▶ Exercise aim: Will you extract every line of text from the records below, unchanged and in order, and leave the pictures out of your answer?

=== Section Start ===

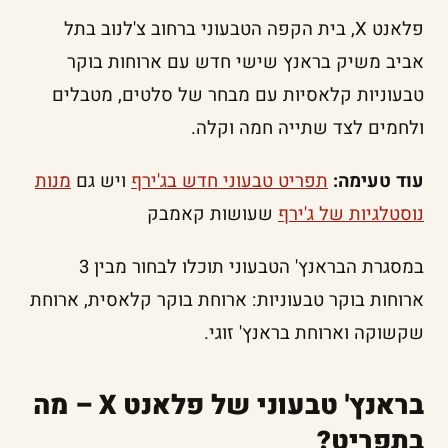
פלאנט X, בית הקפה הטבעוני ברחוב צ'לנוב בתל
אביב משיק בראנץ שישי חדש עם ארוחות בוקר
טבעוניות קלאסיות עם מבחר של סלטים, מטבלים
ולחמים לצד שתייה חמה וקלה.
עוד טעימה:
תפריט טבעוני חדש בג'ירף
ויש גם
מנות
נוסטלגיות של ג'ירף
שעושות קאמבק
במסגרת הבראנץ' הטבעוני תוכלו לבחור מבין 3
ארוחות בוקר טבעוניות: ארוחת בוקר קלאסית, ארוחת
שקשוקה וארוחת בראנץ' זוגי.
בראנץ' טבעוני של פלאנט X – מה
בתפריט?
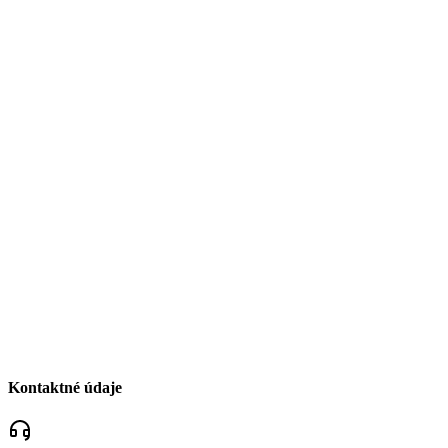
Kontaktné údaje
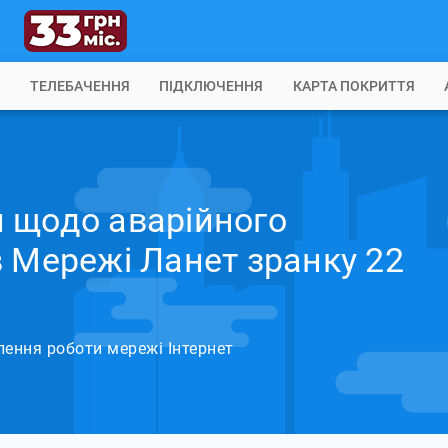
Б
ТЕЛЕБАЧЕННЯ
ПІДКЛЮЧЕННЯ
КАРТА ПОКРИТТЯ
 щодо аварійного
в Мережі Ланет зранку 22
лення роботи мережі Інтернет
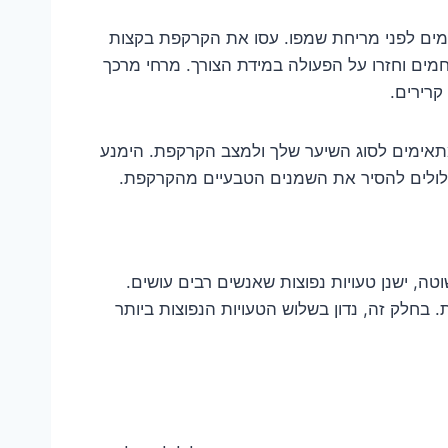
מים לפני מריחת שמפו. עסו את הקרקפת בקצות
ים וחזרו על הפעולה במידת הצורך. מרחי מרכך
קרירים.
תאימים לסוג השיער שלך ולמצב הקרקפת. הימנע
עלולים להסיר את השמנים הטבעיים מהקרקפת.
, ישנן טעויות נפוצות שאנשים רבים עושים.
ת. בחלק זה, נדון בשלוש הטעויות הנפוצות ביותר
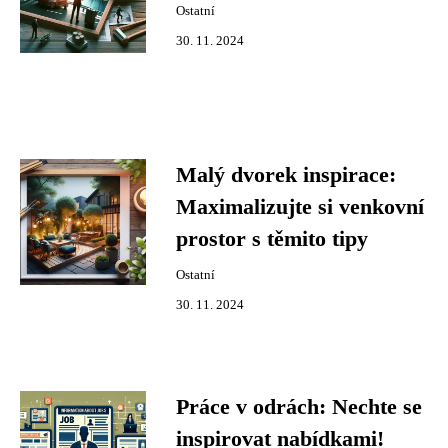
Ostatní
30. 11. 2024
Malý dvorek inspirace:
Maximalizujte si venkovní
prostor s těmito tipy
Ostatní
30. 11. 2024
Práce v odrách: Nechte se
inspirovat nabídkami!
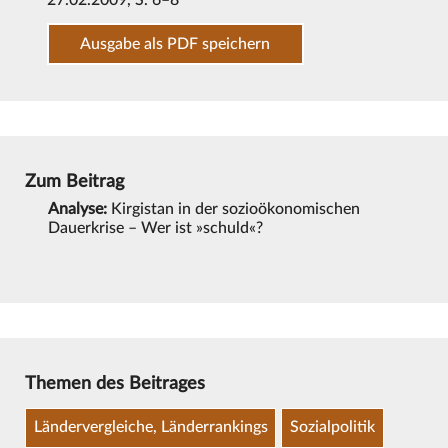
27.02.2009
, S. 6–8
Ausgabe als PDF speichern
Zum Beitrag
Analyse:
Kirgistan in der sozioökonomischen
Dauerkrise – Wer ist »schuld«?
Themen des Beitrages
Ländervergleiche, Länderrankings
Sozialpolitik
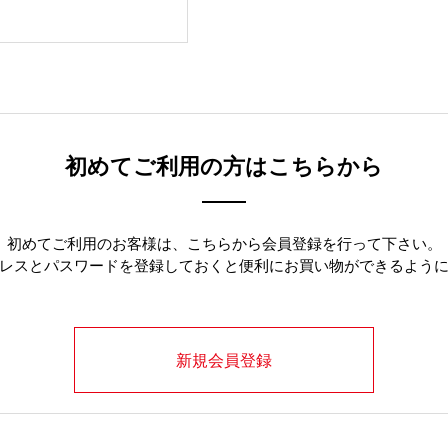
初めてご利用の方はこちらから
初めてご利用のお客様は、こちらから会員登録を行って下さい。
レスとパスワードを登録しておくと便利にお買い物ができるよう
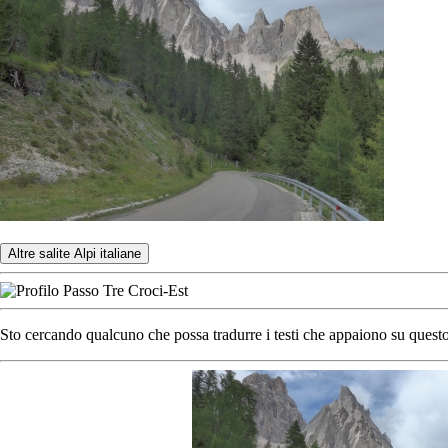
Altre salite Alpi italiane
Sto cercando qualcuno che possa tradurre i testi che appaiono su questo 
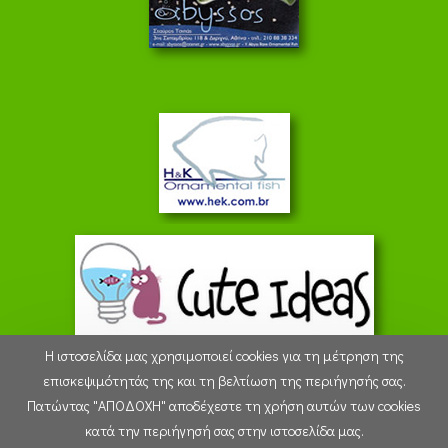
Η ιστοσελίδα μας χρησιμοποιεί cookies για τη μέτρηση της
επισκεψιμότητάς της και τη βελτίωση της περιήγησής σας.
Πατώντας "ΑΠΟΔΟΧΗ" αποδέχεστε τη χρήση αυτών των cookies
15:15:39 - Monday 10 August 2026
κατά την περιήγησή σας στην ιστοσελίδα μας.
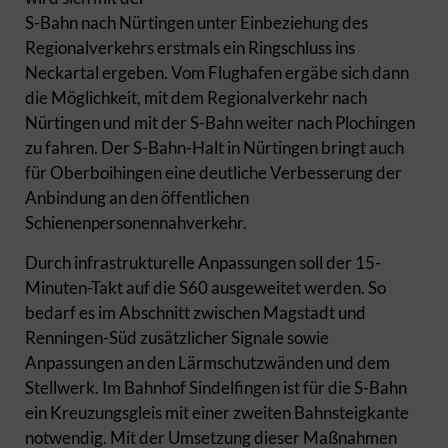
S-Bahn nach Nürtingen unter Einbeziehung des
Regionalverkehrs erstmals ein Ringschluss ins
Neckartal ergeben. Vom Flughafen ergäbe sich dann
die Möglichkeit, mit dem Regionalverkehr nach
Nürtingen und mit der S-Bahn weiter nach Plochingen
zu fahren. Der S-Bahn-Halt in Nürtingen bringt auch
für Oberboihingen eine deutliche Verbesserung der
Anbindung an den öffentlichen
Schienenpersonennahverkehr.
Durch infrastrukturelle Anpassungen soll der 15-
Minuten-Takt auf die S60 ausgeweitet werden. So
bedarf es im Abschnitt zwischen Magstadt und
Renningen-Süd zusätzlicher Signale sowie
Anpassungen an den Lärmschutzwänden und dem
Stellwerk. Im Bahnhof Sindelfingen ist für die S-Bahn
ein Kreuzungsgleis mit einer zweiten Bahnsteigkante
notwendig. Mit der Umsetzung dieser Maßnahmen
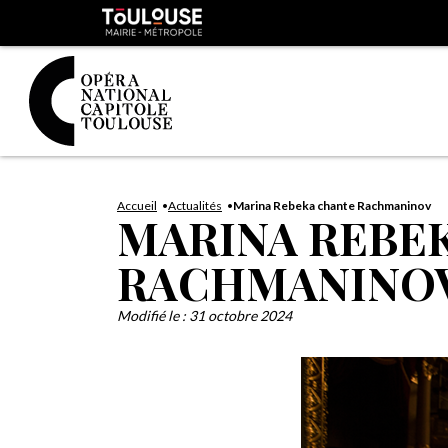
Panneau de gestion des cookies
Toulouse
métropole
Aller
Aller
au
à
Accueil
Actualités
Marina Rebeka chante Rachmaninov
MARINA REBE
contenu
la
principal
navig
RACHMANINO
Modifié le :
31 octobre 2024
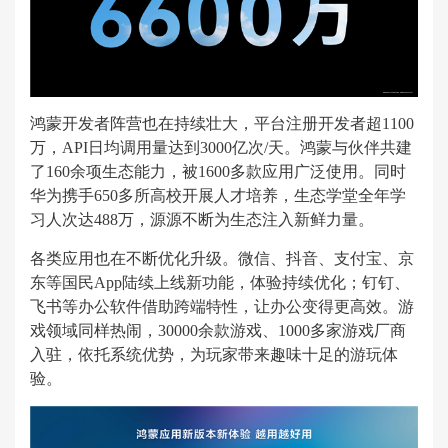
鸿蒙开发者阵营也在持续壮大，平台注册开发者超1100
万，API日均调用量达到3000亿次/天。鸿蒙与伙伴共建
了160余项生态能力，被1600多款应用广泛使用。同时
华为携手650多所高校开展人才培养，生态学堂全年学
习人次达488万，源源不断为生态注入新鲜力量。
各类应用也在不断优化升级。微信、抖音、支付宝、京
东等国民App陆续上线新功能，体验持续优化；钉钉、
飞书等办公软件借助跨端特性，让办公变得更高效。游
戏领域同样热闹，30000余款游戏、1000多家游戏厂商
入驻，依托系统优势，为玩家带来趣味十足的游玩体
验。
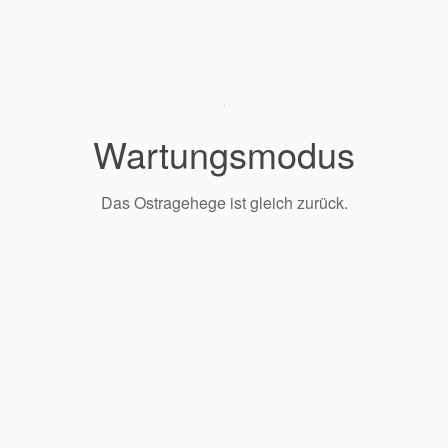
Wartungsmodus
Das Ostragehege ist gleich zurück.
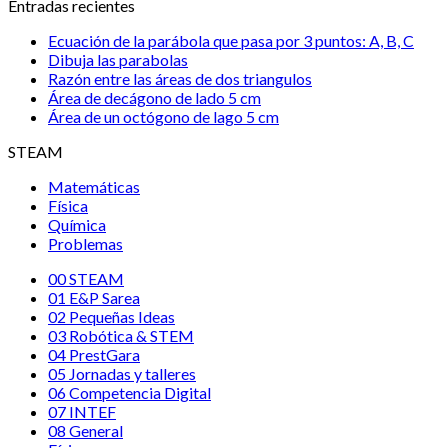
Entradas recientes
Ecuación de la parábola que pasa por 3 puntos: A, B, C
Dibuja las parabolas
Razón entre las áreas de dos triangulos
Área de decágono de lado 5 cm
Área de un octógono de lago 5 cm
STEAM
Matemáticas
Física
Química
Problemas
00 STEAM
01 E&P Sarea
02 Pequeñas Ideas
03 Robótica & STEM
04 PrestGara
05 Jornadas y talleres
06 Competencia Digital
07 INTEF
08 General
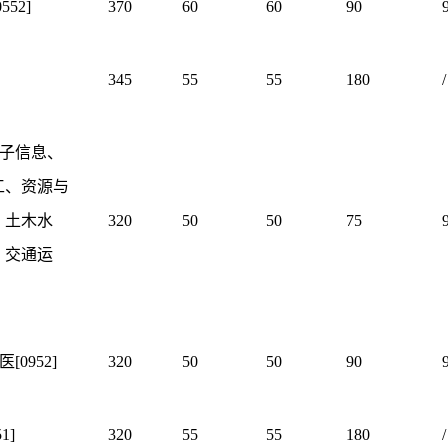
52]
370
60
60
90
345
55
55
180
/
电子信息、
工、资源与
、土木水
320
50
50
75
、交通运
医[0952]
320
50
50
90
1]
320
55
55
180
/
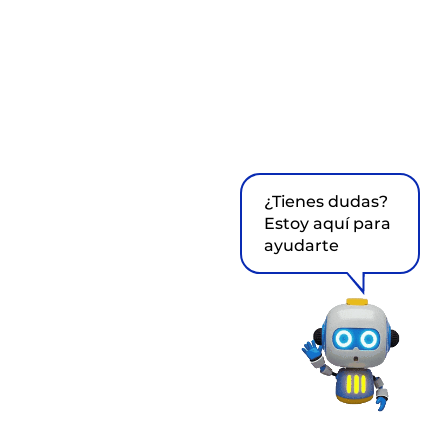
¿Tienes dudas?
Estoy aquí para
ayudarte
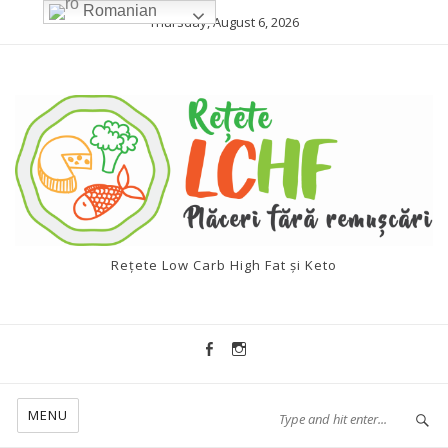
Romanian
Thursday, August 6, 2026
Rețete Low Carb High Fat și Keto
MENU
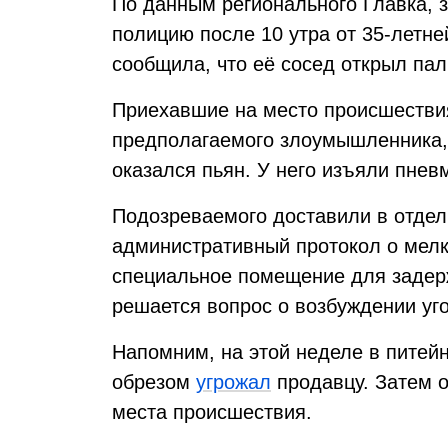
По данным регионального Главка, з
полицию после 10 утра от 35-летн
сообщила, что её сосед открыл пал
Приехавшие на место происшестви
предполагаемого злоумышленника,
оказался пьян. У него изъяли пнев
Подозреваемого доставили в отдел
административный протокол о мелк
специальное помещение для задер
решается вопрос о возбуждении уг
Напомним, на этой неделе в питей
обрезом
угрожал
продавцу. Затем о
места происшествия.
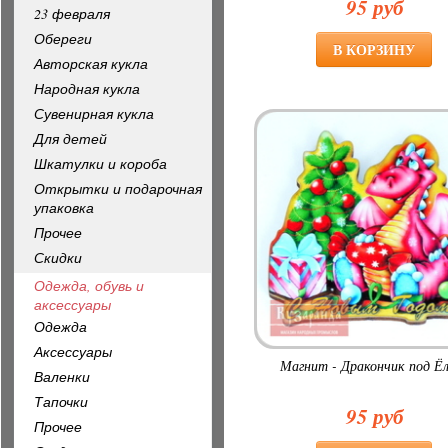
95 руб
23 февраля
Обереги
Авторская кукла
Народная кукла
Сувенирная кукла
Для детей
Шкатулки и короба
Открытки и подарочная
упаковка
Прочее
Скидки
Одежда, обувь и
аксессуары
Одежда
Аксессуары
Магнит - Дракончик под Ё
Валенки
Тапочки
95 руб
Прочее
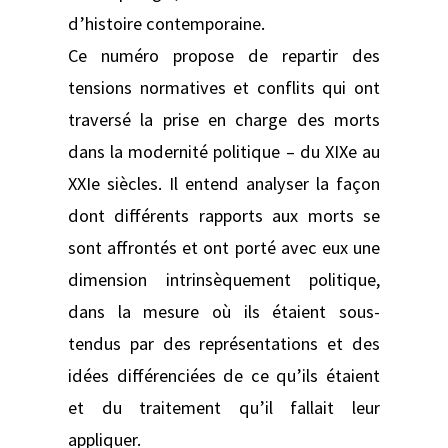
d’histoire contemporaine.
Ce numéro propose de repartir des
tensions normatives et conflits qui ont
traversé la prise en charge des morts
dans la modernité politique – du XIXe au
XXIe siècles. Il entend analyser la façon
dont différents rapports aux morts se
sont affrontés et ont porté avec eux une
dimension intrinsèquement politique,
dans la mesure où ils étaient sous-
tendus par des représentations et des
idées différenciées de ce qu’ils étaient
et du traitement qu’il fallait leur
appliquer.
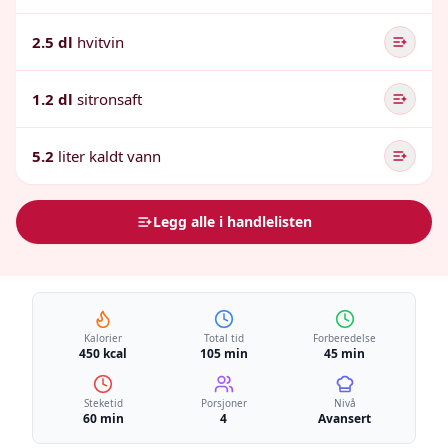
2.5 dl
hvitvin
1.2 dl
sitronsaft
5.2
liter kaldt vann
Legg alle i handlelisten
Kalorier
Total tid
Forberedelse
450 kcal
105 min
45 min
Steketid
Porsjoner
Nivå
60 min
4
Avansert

=== Section End ===

▶ Your response:
פלאנט X, בית הקפה הטבעוני ברחוב צ'לנוב בתל
אביב משיק בראנץ שישי חדש עם ארוחות בוקר
טבעוניות קלאסיות עם מבחר של סלטים, מטבלים
ולחמים לצד שתייה חמה וקלה.
עוד טעימה:
תפריט טבעוני חדש בג'ירף
ויש גם
מנות
נוסטלגיות של ג'ירף
שעושות קאמבק
במסגרת הבראנץ' הטבעוני תוכלו לבחור מבין 3
ארוחות בוקר טבעוניות: ארוחת בוקר קלאסית, ארוחת
שקשוקה וארוחת בראנץ' זוגי.
בראנץ' טבעוני של פלאנט X – מה
בתפריט?
Kontaktné údaje
Б
ТЕЛЕБАЧЕННЯ
ПІДКЛЮЧЕННЯ
КАРТА ПОКРИТТЯ
 щодо аварійного
в Мережі Ланет зранку 22
лення роботи мережі Інтернет
מים לפני מריחת שמפו. עסו את הקרקפת בקצות
ים וחזרו על הפעולה במידת הצורך. מרחי מרכך
קרירים.
תאימים לסוג השיער שלך ולמצב הקרקפת. הימנע
עלולים להסיר את השמנים הטבעיים מהקרקפת.
, ישנן טעויות נפוצות שאנשים רבים עושים.
ת. בחלק זה, נדון בשלוש הטעויות הנפוצות ביותר
Ostatní
30. 11. 2024
Malý dvorek inspirace:
Maximalizujte si venkovní
prostor s těmito tipy
Ostatní
30. 11. 2024
Práce v odrách: Nechte se
inspirovat nabídkami!
27.02.2009
, S. 6–8
Ausgabe als PDF speichern
Zum Beitrag
Analyse:
Kirgistan in der sozioökonomischen
Dauerkrise – Wer ist »schuld«?
Themen des Beitrages
Ländervergleiche, Länderrankings
Sozialpolitik
初めてご利用の方はこちらから
初めてご利用のお客様は、こちらから会員登録を行って下さい。
レスとパスワードを登録しておくと便利にお買い物ができるよう
Altre salite Alpi italiane
Sto cercando qualcuno che possa tradurre i testi che appaiono su questo 
Η ιστοσελίδα μας χρησιμοποιεί cookies για τη μέτρηση της
επισκεψιμότητάς της και τη βελτίωση της περιήγησής σας.
Πατώντας "ΑΠΟΔΟΧΗ" αποδέχεστε τη χρήση αυτών των cookies
15:15:39 - Monday 10 August 2026
κατά την περιήγησή σας στην ιστοσελίδα μας.
S-Bahn nach Nürtingen unter Einbeziehung des
Regionalverkehrs erstmals ein Ringschluss ins
Neckartal ergeben. Vom Flughafen ergäbe sich dann
die Möglichkeit, mit dem Regionalverkehr nach
Nürtingen und mit der S-Bahn weiter nach Plochingen
zu fahren. Der S-Bahn-Halt in Nürtingen bringt auch
für Oberboihingen eine deutliche Verbesserung der
Anbindung an den öffentlichen
Schienenpersonennahverkehr.
Durch infrastrukturelle Anpassungen soll der 15-
Minuten-Takt auf die S60 ausgeweitet werden. So
bedarf es im Abschnitt zwischen Magstadt und
Renningen-Süd zusätzlicher Signale sowie
Anpassungen an den Lärmschutzwänden und dem
Stellwerk. Im Bahnhof Sindelfingen ist für die S-Bahn
ein Kreuzungsgleis mit einer zweiten Bahnsteigkante
notwendig. Mit der Umsetzung dieser Maßnahmen
Panneau de gestion des cookies
Toulouse
métropole
Aller
Aller
au
à
Accueil
Actualités
Marina Rebeka chante Rachmaninov
MARINA REBE
contenu
la
principal
navig
RACHMANINO
Modifié le :
31 octobre 2024
鸿蒙开发者阵营也在持续壮大，平台注册开发者超1100
万，API日均调用量达到3000亿次/天。鸿蒙与伙伴共建
了160余项生态能力，被1600多款应用广泛使用。同时
华为携手650多所高校开展人才培养，生态学堂全年学
习人次达488万，源源不断为生态注入新鲜力量。
各类应用也在不断优化升级。微信、抖音、支付宝、京
东等国民App陆续上线新功能，体验持续优化；钉钉、
飞书等办公软件借助跨端特性，让办公变得更高效。游
戏领域同样热闹，30000余款游戏、1000多家游戏厂商
入驻，依托系统优势，为玩家带来趣味十足的游玩体
验。
Wartungsmodus
Das Ostragehege ist gleich zurück.
Entradas recientes
Ecuación de la parábola que pasa por 3 puntos: A, B, C
Dibuja las parabolas
Razón entre las áreas de dos triangulos
Área de decágono de lado 5 cm
Área de un octógono de lago 5 cm
STEAM
Matemáticas
Física
Química
Problemas
00 STEAM
01 E&P Sarea
02 Pequeñas Ideas
03 Robótica & STEM
04 PrestGara
05 Jornadas y talleres
06 Competencia Digital
07 INTEF
08 General
52]
370
60
60
90
345
55
55
180
/
电子信息、
工、资源与
、土木水
320
50
50
75
、交通运
医[0952]
320
50
50
90
1]
320
55
55
180
/
¿Tienes dudas?
Estoy aquí para
ayudarte
Romanian
Thursday, August 6, 2026
Rețete Low Carb High Fat și Keto
MENU
По данным регионального Главка, з
полицию после 10 утра от 35-летн
сообщила, что её сосед открыл пал
Приехавшие на место происшестви
предполагаемого злоумышленника,
оказался пьян. У него изъяли пнев
Подозреваемого доставили в отдел
административный протокол о мелк
специальное помещение для задер
решается вопрос о возбуждении уг
Напомним, на этой неделе в питей
обрезом
угрожал
продавцу. Затем о
места происшествия.
95 руб
23 февраля
Обереги
Авторская кукла
Народная кукла
Сувенирная кукла
Для детей
Шкатулки и короба
Открытки и подарочная
упаковка
Прочее
Скидки
Одежда, обувь и
аксессуары
Одежда
Аксессуары
Магнит - Дракончик под Ё
Валенки
Тапочки
95 руб
Прочее
d’histoire contemporaine.
Ce numéro propose de repartir des
tensions normatives et conflits qui ont
traversé la prise en charge des morts
dans la modernité politique – du XIXe au
XXIe siècles. Il entend analyser la façon
dont différents rapports aux morts se
sont affrontés et ont porté avec eux une
dimension intrinsèquement politique,
dans la mesure où ils étaient sous-
tendus par des représentations et des
idées différenciées de ce qu’ils étaient
et du traitement qu’il fallait leur
appliquer.
2.5 dl
hvitvin
1.2 dl
sitronsaft
5.2
liter kaldt vann
Legg alle i handlelisten
Kalorier
Total tid
Forberedelse
450 kcal
105 min
45 min
Steketid
Porsjoner
Nivå
60 min
4
Avansert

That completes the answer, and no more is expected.